EXCERPT
We have landed amongst dead dogs strewn on the road side and an
orchestra of beeping cars. Amongst ten million people fighting their way
through ten million people. We have landed into lost languages, lost cultures; the
descending steps of moon temples and the walkways of death. Into Frida Karlo's
home, seeing the bed where she painted, slept, fucked, felt like her
pain was so heavy it might suffocate her.We have landed into open
hearts, into the family of a friend who are offering us advice and warm
beds and unusual foods that make our tongues feel elated. Into warm
people, who draw our uncertainties with their eyes. Who make us feel
unique. Into colour and passion, into forgetting how much we relied on
language. Into the dry, hot, sun.
We are in Mexico City. Traveling on
boats through back canals, past clucking hens and palm trees. Past
kingfishers and restaurants where loud, happy families spill out of the
entrances. We're jumping across one deck to another, so we can dance to
the sound of a Mexican band who sail besides us. Were clinging onto each
other now. Laughing, throwing our heads back, swaying, spinning and
thinking, this is it. I finally understand; plucking guitar strings,
horns, the singers voice rattling with excitement when he reaches that
high note. It's music to our ears. Literally. In Mexico we are lost in language. Nicholas and I. Stumbling on words, not knowing how to speak as well as we'd like to, forgetting ourselves, our
names, our ages. We don’t have the capacity to tell anyone who we are
and why we are here. We can no longer sell ourselves, add details, charm
others with our words. We are simply polite and humble; aware that we
will never again be defined by our jobs or names or ages. By an image of
who we thought we once had to be.

INFORMATION
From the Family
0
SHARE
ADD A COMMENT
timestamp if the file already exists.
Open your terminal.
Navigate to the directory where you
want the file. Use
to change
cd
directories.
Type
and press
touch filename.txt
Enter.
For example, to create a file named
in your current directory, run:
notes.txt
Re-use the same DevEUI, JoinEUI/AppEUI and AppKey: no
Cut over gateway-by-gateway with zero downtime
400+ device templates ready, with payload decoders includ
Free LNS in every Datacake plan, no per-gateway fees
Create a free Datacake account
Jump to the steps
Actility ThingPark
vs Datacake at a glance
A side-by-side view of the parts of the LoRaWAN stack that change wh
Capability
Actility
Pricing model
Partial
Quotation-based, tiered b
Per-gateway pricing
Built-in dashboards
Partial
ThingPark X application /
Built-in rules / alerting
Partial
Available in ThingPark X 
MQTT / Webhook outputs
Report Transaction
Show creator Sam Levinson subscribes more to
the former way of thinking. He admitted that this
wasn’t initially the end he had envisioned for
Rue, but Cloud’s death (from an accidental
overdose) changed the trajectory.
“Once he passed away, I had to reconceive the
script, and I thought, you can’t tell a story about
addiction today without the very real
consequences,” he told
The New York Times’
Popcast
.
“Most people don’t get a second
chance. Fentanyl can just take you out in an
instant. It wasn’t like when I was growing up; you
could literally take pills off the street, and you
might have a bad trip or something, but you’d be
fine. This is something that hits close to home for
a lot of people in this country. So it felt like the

* * *

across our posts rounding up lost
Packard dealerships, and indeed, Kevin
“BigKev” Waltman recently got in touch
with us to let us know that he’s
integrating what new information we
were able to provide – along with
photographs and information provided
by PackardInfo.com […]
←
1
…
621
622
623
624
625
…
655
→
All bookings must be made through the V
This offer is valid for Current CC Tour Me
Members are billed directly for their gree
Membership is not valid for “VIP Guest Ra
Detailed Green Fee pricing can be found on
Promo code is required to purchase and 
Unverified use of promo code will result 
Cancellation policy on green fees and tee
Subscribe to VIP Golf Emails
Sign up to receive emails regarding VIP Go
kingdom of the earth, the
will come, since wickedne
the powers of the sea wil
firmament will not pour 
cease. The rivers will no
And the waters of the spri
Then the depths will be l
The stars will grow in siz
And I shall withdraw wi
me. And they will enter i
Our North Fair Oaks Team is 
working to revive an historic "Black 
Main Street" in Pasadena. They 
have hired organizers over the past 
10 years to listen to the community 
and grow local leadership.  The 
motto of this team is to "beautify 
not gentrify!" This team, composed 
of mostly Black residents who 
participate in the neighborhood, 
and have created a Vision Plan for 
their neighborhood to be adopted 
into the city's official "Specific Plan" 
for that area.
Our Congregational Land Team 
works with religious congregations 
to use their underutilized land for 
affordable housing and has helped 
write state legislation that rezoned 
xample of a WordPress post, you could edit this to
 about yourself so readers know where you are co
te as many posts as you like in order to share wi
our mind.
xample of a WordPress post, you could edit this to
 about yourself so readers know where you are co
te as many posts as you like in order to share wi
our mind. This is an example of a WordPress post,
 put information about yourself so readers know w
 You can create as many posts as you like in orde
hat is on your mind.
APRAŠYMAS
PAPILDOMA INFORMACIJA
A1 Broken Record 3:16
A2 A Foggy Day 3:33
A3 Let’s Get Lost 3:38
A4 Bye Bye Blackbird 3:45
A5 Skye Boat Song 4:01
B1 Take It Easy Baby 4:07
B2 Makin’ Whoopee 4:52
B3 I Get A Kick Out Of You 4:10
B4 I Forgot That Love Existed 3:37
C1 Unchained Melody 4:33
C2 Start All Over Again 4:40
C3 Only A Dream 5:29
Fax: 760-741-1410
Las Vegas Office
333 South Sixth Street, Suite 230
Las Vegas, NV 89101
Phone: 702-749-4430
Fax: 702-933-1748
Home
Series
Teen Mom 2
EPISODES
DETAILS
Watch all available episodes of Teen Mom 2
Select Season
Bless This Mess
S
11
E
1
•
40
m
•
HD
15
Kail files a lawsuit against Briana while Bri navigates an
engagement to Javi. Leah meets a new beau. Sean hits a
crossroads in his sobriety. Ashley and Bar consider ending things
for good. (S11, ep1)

YOUR INSTRUCTIONS
Whose home do the travelers enter in the Mexico City passage? Please answer using only the Mexico City passage.

OUTPUT OF THE TASK
Frida Karlo's home.